Monday, October 17, 2011

Turning 40

Everyone makes a big deal of turning 40 and I have steadfastly maintained over the years that age is what you make of it. So, now that I'm officially forty, here are some thoughts on the day to see if I am true to my word.

First, I realize that my life with Lynda equals exactly one-half of my total lifetime. And friends, let me tell you that this is a very good thing. No other choice that I could have made in life has been a better one for me or has generated so many good things and guaranteed good things yet to be. If I never do anything else right forever, I can at least point to that twenty-year-old choice and be secure in the knowledge that it was unequivocally the right one.

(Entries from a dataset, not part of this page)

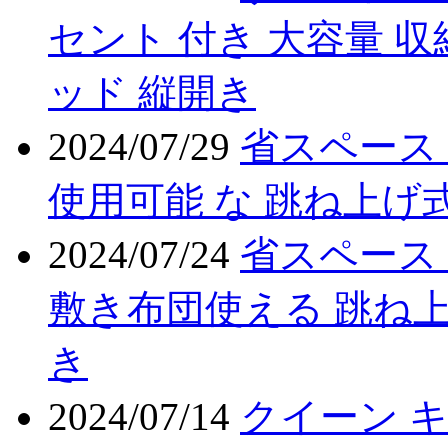
セント 付き 大容量 収
ッド 縦開き
2024/07/29
省スペース
使用可能 な 跳ね上げ式
2024/07/24
省スペース
敷き布団使える 跳ね上
き
2024/07/14
クイーン 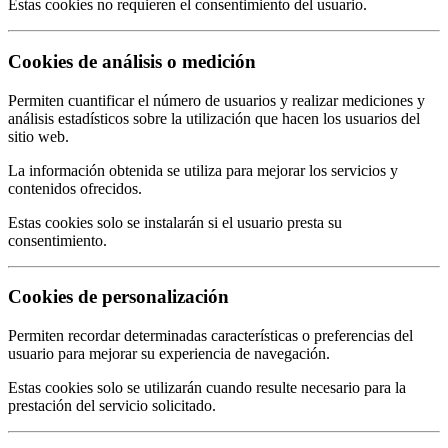
Estas cookies no requieren el consentimiento del usuario.
Cookies de análisis o medición
Permiten cuantificar el número de usuarios y realizar mediciones y
análisis estadísticos sobre la utilización que hacen los usuarios del
sitio web.
La información obtenida se utiliza para mejorar los servicios y
contenidos ofrecidos.
Estas cookies solo se instalarán si el usuario presta su
consentimiento.
Cookies de personalización
Permiten recordar determinadas características o preferencias del
usuario para mejorar su experiencia de navegación.
Estas cookies solo se utilizarán cuando resulte necesario para la
prestación del servicio solicitado.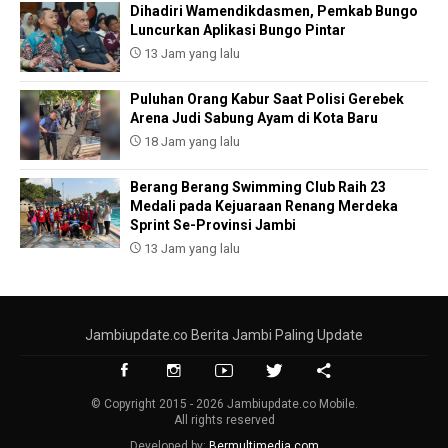
Dihadiri Wamendikdasmen, Pemkab Bungo
Luncurkan Aplikasi Bungo Pintar
13 Jam yang lalu
Puluhan Orang Kabur Saat Polisi Gerebek
Arena Judi Sabung Ayam di Kota Baru
18 Jam yang lalu
Berang Berang Swimming Club Raih 23
Medali pada Kejuaraan Renang Merdeka
Sprint Se-Provinsi Jambi
13 Jam yang lalu
Jambiupdate.co Berita Jambi Paling Update
© Copyright 2015 - 2026 Jambiupdate.co Mobile.
All rights reserved
Developed by:
Bermultimedia.com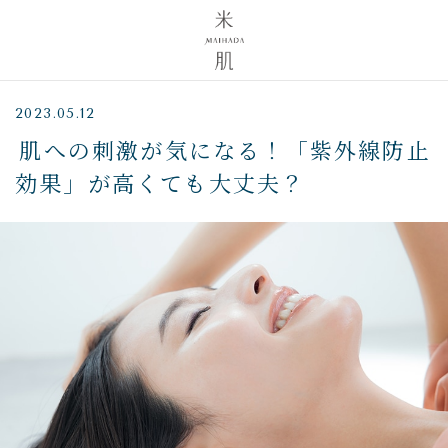
2023.05.12
肌への刺激が気になる！「紫外線防止
効果」が高くても大丈夫？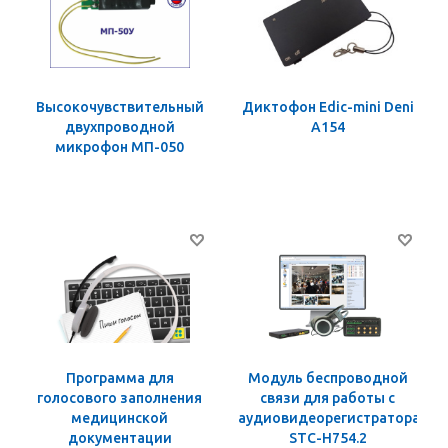
Высокочувствительный
Диктофон Edic-mini Deni
двухпроводной
A154
микрофон МП-050
Программа для
Модуль беспроводной
голосового заполнения
связи для работы с
медицинской
аудиовидеорегистраторами
документации
STC-H754.2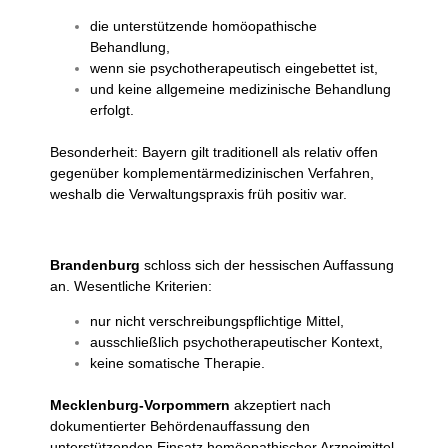
die unterstützende homöopathische
Behandlung,
wenn sie psychotherapeutisch eingebettet ist,
und keine allgemeine medizinische Behandlung
erfolgt.
Besonderheit: Bayern gilt traditionell als relativ offen
gegenüber komplementärmedizinischen Verfahren,
weshalb die Verwaltungspraxis früh positiv war.
Brandenburg
schloss sich der hessischen Auffassung
an.
Wesentliche Kriterien:
nur nicht verschreibungspflichtige Mittel,
ausschließlich psychotherapeutischer Kontext,
keine somatische Therapie.
Mecklenburg-Vorpommern
akzeptiert nach
dokumentierter Behördenauffassung den
unterstützenden Einsatz homöopathischer Arzneimittel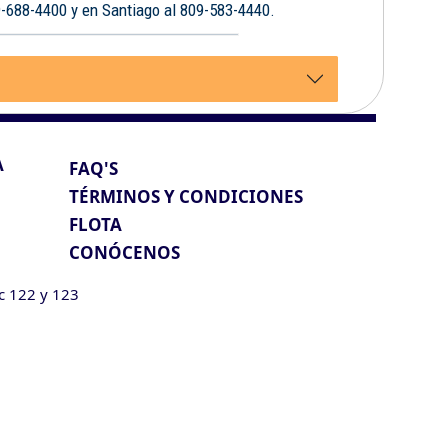
9-688-4400 y en Santiago al 809-583-4440.
A
FAQ'S
TÉRMINOS Y CONDICIONES
FLOTA
CONÓCENOS
ic 122 y 123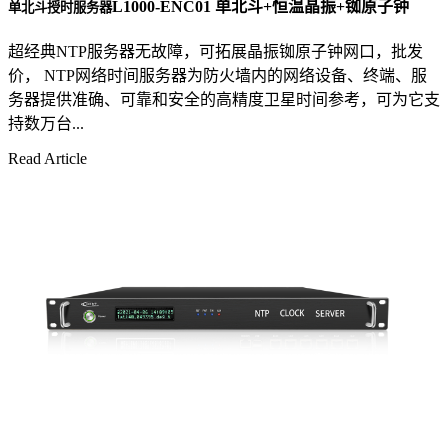
L1000-ENC01 单北斗+恒温晶振+铷原子钟
单北斗授时服务器
超经典NTP服务器无故障，可拓展晶振铷原子钟网口，批发
价， NTP网络时间服务器为防火墙内的网络设备、终端、服
务器提供准确、可靠和安全的高精度卫星时间参考，可为它支
持数万台...
Read Article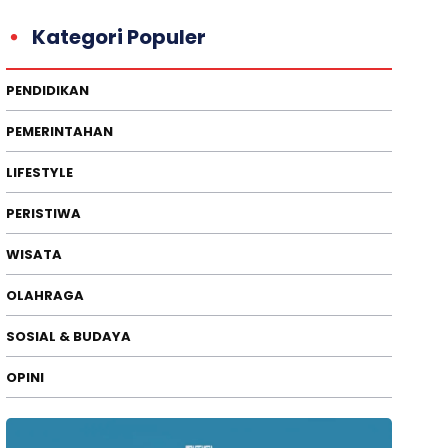
Kategori Populer
PENDIDIKAN
PEMERINTAHAN
LIFESTYLE
PERISTIWA
WISATA
OLAHRAGA
SOSIAL & BUDAYA
OPINI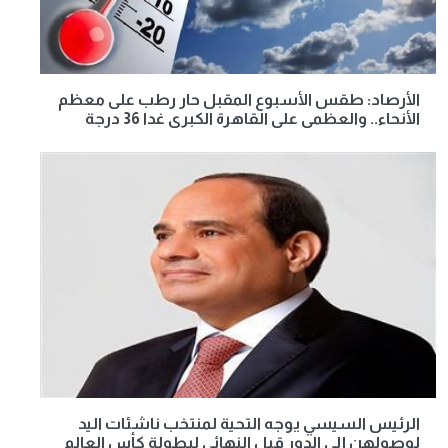
الأرصاد: طقس الأسبوع المقبل حار رطب على معظم
الأنحاء.. والعظمى على القاهرة الكبرى غدا 36 درجة
الرئيس السيسي يوجه التحية لمنتخب ناشئات اليد
لوصولهن إلى الدور قبل النهائي لبطولة كأس العالم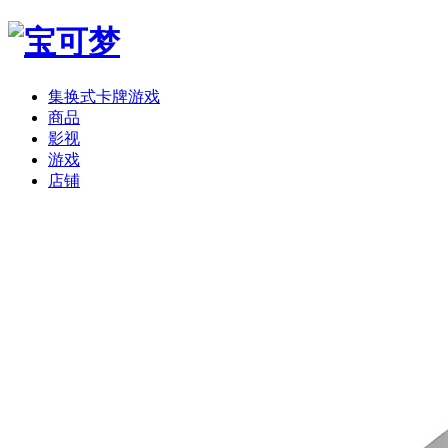
集换式卡牌游戏
商品
影视
游戏
店铺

We celebrated on Sunday by going out to dinner at a local Mexican restaurant. This allowed me to enjoy some nice mole sauce on my enchiladas and to get a ridiculous margarita (but a. made out of lime, b. not frozen, and c. not fruited up . . . because I'm still a man, you see). As I'm eating the meal, Grace (on one side of me) is trying to get Sarah's approval (on the other side of me) to deliver something.

Now, I know that it is probably a birthday card that I had heard was in the works, but I'm being the good, clueless dad and not acknowledging the events for Grace's sake. Halfway through the enchiladas (and two-thirds of the way through the ridiculous margarita), they present me with this wonderful card which I reproduce and interpret below.
This is the front of the card, which obviously says "Happy B-Day!" For some reason, they chose not to include  my excellent winter beard in the image rendition. Perhaps they don't like the way it scratches their faces?

Here is the important, special part of the card. On the left is me, regal in my provided birthday crown.
On the right are my three kids, watching over me. The text of the card is as follows:

"Dear Dad: We love you so much. I hope your having a fun time on your birthday. You are awesome. You are the best Dad in the world. You are really silly. Dad, we love you at all times. I'm happy that you never give up on us.
We are happy that you are our Dad. Here are the top five reasons why you are great:

1. Your funny.
2. Your awesome.
3. Your handsome.
4. Your nice.
5. Your like a friend.

We love you Dad.

And on the last page, they apply their signatures. Hannah's is the big "H."
(Whenever she sees an H anywhere, she always says . . . That's Me. That's an H for Hannah.

Now, I ask you . . . how could any meaningless construction of a decade-based birthday possibly overshadow such love and wonder?